> _What you will do_: In your copy, leave out the pictures and repeat every record exactly.

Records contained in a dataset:
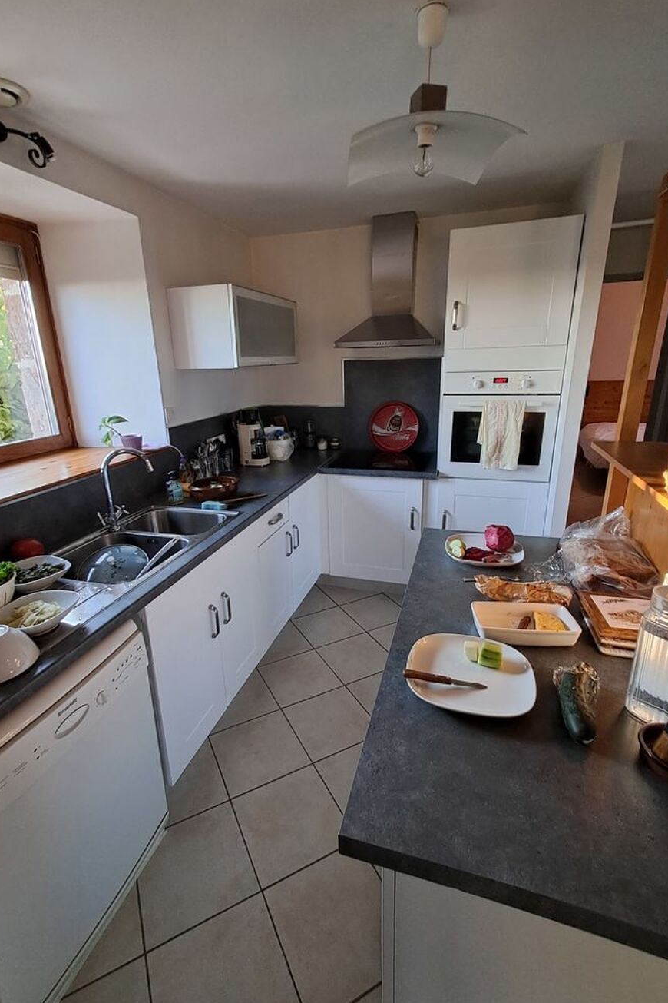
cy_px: 509
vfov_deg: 93.3
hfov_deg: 70.3
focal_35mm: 17
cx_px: 301
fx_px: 473
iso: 200
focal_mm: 1.64
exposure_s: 1/50
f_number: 2.2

> _Expected answer_:
cy_px: 509
vfov_deg: 93.3
hfov_deg: 70.3
focal_35mm: 17
cx_px: 301
fx_px: 473
iso: 200
focal_mm: 1.64
exposure_s: 1/50
f_number: 2.2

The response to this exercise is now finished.